Looking down and out (as from a mountain) to survey the battlefield for information useful to military leaders goes back to ancient times. In Napoleonic times, the French used observation balloons to scan their foes before and during battles. This technique was often a factor in the U.S. Civil War. By the First World War, airplanes and dirigibles were employed over enemy lines and their staging areas and cities as platforms from which aerial photography provided reconnaissance and intelligence pertinent to the content of battle. This approach was much expanded during the Second World War, as for example the follow-ups to a bombing raid to assess damage to the target. With the advent of rockets and then satellites, observations of both military and political activities on the ground became possible, ushering in the so-called Age of Spy Satellites. Besides surveillance of a wide variety of targets of interest to military intelligence units (in the United States, these include the Department of Defense, the CIA, the National Security Agency, and Homeland Defense), satellites can now assist in areas other than simply observing features on the ground - this includes communications, meteorology, oceanography, location (Global Position Systems [GPS]), and Early Warning Systems (none of these latter applications will be discussed on this page). In addition to satellites, manned aircraft continue to be platforms and in recent years UAV's (Unmanned Aerial Vehicles) such as drones have assumed some of the intelligence-gathering tasks.


New military satellites solve surveillance, and more to come
Indian Military 11 (5/8, http://www.indian-military.org/news-archives/indian-air-force-news/1559-new-us-military-satellite-launched-into-space-.html, accessed 7-7-11, CH)

CAPE CANAVERAL: A new military satellite has been launched into space. An unmanned Atlas 5 rocket lifted off into a cloudless sky on Saturday afternoon from Cape Canaveral Air Force Station. It carried the Space-Based Infrared System geosynchronous satellite. The spacecraft will provide missile warning, missile defence, battlefield reconnaissance and technical intelligence for the United States and its allies. The space infrared network includes four satellites that orbit the Earth at the same speed as the planet rotates 35,400 kilometres above the ground. More satellites will be added.

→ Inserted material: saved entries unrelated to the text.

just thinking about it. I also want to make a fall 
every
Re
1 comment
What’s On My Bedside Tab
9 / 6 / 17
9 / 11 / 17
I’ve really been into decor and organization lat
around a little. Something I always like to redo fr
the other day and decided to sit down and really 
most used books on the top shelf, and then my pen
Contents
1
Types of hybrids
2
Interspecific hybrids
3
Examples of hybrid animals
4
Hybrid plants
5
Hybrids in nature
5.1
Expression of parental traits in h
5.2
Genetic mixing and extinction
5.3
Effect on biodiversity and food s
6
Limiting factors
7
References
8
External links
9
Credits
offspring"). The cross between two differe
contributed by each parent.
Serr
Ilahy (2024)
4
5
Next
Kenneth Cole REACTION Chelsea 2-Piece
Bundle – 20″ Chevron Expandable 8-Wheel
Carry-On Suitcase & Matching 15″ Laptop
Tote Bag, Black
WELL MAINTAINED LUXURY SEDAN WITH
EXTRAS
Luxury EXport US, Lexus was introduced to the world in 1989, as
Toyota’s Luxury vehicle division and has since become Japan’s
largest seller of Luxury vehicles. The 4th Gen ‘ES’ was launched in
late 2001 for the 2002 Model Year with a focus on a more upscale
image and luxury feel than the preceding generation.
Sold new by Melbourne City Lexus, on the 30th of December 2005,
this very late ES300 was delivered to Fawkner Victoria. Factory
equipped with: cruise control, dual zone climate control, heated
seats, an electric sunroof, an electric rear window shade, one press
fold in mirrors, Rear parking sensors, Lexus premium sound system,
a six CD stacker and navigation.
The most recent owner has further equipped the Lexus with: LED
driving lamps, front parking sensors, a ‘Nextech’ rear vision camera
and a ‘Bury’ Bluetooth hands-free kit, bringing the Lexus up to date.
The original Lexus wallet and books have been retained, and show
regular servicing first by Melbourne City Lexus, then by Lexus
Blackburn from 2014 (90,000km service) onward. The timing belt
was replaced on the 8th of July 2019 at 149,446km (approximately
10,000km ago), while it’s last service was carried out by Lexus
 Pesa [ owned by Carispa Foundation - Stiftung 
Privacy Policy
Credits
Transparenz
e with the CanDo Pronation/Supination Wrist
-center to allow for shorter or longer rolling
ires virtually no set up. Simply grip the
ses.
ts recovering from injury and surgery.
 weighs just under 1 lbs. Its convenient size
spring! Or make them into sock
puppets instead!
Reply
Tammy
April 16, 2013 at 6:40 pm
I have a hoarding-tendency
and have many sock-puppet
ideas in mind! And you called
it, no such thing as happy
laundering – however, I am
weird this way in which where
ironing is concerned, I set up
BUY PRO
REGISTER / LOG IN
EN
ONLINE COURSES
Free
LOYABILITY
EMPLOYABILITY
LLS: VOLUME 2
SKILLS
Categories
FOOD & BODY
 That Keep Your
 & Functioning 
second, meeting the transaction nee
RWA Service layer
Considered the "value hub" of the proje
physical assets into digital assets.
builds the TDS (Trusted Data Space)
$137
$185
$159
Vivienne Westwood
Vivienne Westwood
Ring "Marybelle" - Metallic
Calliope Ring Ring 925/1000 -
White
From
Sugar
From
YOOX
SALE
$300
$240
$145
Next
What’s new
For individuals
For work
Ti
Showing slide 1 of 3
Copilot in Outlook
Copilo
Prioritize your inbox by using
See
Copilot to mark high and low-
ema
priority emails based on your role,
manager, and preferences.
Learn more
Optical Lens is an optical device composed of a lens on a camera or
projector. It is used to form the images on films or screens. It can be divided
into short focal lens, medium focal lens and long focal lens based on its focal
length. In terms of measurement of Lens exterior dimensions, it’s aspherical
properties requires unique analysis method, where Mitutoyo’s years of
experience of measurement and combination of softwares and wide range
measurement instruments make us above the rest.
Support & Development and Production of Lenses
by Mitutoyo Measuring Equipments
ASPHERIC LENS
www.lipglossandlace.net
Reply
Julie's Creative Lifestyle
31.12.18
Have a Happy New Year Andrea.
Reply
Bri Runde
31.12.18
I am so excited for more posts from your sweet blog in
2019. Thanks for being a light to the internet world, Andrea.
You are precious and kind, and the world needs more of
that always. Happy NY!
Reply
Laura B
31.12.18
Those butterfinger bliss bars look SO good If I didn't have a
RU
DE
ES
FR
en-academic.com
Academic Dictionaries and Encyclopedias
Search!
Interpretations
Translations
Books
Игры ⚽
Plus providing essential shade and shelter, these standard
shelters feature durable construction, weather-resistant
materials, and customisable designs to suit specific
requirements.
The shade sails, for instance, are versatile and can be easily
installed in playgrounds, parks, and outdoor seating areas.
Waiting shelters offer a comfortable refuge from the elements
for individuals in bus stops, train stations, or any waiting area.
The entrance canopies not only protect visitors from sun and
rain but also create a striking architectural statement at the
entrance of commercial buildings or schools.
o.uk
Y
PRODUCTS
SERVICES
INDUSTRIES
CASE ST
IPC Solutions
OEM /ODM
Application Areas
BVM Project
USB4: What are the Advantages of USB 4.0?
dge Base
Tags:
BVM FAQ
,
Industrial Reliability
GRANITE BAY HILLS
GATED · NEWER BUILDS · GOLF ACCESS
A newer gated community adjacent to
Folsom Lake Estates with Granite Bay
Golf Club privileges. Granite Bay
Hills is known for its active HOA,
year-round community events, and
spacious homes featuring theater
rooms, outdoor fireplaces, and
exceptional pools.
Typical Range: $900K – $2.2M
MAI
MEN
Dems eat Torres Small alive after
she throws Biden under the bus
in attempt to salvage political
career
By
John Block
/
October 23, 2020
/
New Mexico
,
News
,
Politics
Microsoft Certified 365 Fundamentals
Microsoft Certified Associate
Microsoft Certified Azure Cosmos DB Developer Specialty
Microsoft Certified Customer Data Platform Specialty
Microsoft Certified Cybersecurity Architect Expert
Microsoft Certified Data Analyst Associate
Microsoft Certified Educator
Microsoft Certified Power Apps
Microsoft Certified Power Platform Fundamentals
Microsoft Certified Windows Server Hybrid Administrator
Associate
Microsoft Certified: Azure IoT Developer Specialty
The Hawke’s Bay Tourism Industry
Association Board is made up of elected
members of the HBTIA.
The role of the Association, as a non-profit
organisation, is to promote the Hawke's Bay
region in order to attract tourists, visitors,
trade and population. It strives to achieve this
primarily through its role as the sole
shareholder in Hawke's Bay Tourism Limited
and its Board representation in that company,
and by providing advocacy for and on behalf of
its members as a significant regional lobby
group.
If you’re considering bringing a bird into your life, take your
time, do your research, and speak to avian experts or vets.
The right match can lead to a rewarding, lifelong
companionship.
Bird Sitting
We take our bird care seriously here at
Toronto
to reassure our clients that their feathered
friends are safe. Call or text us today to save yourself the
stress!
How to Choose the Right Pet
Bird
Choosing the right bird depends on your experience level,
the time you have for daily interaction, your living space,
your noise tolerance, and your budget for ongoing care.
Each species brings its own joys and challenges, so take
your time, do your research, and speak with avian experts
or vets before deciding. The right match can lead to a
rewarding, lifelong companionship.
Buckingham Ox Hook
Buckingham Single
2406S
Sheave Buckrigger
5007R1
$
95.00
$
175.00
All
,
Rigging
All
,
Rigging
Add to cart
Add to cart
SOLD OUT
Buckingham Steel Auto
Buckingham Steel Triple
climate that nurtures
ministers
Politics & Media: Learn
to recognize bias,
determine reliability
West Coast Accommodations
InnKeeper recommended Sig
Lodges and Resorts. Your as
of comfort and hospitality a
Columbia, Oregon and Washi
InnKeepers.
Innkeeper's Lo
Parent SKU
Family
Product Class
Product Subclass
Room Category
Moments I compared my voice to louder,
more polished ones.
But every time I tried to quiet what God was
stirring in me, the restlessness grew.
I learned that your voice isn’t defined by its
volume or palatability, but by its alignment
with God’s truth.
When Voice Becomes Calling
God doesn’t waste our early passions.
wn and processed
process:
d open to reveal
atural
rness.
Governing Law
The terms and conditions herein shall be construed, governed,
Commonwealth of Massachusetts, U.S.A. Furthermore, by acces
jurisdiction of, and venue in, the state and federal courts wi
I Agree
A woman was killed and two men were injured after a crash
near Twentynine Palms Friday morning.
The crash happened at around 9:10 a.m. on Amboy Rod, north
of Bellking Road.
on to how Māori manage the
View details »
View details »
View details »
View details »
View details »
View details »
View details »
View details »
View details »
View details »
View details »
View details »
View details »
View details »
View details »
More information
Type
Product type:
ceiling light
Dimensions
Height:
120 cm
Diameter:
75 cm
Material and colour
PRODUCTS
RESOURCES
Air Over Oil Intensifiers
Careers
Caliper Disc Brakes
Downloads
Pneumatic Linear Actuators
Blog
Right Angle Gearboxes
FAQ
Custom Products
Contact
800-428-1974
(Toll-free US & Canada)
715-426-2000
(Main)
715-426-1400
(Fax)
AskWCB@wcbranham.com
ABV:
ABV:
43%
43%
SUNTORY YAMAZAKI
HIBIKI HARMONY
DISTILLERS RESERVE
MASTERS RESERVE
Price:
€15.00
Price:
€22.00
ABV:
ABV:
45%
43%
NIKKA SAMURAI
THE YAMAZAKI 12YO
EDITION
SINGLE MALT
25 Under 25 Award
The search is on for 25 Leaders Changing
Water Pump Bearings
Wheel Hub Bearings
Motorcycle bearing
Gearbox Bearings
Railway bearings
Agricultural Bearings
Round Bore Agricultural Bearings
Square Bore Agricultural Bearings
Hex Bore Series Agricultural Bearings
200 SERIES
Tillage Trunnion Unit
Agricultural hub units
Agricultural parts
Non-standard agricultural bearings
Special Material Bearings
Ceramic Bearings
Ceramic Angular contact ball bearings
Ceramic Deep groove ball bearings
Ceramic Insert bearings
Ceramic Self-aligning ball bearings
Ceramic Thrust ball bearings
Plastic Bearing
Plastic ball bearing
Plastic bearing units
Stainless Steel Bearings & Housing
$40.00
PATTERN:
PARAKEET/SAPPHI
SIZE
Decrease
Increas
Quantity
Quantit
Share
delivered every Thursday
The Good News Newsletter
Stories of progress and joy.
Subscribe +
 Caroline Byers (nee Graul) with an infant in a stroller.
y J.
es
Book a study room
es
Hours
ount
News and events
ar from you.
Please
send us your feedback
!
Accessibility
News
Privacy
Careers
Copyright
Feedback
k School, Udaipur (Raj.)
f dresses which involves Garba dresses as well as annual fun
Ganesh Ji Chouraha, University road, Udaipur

Government plans for new satellites guarantee dominance in remote sensing
Ball 9 (Matt, editor, vector1media.com, 4/8, http://www.vector1media.com/spatialsustain/dod-plans-next-generation-spy-satellite-network.html, accessed 7-7-11, CH)

President Obama approved a new classified defense remote sensing strategy this week that calls for the construction of at least one electro-optical/infrared imaging satellite and the purchase of more commercial imagery from GeoEye and Digital Globe. A statement yesterday from National Intelligence Director Dennis Blair outlined a plan for government-owned satellites that will push the capabilities currently being deployed by commercial vendors. The commercial satellites are called “less-complex” in the release, pointing toward a research and development effort to give the military an information advantage. The release also mentions the role of the National Geospatial-Intelligence Agency as the integrator to bring together the imagery from all sources and serve it to military, intelligence, foreign policy and civilian users.